* [Uit te voeren opdrachten]
#1 Leg aan de hand van de tekst over het asielcentrum uit waarom de politie geen tijd had om haar actie te coördineren.
#2 Welke organisatie vindt volgens de tekst over het asielcentrum dat de centrumdirecteur van Geldenaken correct heeft gehandeld?
#3 Schrijf de tekst over het vertrek van het gezin uit het asielcentrum verder vanaf de laatste zin.

* [Gegeven tekst]
▬▬▬▬▬▬▬▬▬▬

Volgens de inspectie heeft ook de ‘gehaastheid’ van de directeur van het asielcentrum tot ‘een zekere verwarring’ bijgedragen. De escorterende agenten waren amper uit de bus gestapt toen hij de ambtenaren van de DVZ naar het gezin meetroonde en het inlichtte dat het moest vertrekken. Daardoor had de politie geen tijd om haar actie te coördineren.
Bovendien was er op dat moment nog geen tolk, waardoor het oudste meisje voor haar ouders moest tolken. ‘Alle psychologische druk kwam op de schouders van het meisje terecht’, aldus de inspectie.
Volgens Fedasil heeft de centrumdirecteur van Geldenaken correct gehandeld, door geen tijd te willen verliezen en het leven in het centrum zo weinig mogelijk te willen verstoren.

▬▬▬▬▬▬▬▬▬▬

* [Gegevens]
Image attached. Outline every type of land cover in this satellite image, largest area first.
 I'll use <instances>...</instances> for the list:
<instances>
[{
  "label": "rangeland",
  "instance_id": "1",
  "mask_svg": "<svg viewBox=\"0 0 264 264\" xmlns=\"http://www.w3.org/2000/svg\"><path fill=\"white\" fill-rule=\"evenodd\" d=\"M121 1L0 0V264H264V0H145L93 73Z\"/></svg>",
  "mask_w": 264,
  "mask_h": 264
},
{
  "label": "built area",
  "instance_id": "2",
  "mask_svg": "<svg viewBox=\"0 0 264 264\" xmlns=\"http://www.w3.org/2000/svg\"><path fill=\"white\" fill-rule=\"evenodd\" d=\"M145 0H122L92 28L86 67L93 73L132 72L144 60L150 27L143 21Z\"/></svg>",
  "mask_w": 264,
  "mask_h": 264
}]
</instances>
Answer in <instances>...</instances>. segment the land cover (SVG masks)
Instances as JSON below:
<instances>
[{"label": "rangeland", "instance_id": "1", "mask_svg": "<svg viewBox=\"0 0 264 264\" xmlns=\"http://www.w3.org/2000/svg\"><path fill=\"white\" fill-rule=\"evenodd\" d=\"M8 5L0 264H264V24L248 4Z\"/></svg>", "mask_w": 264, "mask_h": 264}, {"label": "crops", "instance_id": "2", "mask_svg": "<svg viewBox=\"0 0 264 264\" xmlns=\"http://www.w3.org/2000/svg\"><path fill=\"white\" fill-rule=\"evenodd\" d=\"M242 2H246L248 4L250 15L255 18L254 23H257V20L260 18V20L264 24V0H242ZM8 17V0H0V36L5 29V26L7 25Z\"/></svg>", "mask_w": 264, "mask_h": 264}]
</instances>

▬▬▬▬▬▬▬▬▬▬

* [Antwoorden bij opdrachten]
#1 De directeur van het asielcentrum nam de ambtenaren van de DVZ al mee naar het gezin en liet het gezin weten dat het moest vertrekken. Dat gebeurde toen de escorterende agenten amper uit de bus waren gestapt.

#2 Fedasil.

#3
Traumatiserend
‘Dit is een bijzonder kritisch rapport’, oordeelt Stephan Parmentier, hoogleraar criminologie aan de KU Leuven. Hij zetelde in de commissiesVermeersch, die na de dood van Semira Adamu het Belgische terugkeerbeleid evalueerden. Voor Parmentier is het duidelijk: ‘Deze operatie werd niet alleen slecht voorbereid, de inzet van een special flight was hiervoor ook nooit bedoeld.’
‘Alle argumenten zitten tegen. Zo ging dit om de eerste poging tot repatriëring. Dan had men andere manieren moeten proberen. Ik begrijp dat het niet makkelijk is om een groot gezin op een lijnvlucht te zetten, maar in de geest van de commissieVermeersch moet een special flight altijd de laatste optie zijn, bijvoorbeeld wanneer een gezin zich al meermaals heeft verzet.’
‘Vreemd ook dat men heeft beslist de familie te scheiden en koppig door te zetten, wetende dat de repatriëring kon worden geannuleerd. Juridisch kan het, maar op menselijk vlak is het scheiden van een familie het slechtste wat je kan doen. Voor de kinderen kan het traumatiserend zijn. Dit is op het randje van wat moreel en politiek toelaatbaar is.’
Parmentier ziet in deze operatie, alsook in een incident van 2016
(zie hieronder), een ‘voorbeeld van het omkeren van doel en middelen’. Hij is kritisch over de massale inzet van beveiligde vluchten. In 2017 waren er 53 (één per week). Daarmee werden ook vier gezinnen teruggestuurd.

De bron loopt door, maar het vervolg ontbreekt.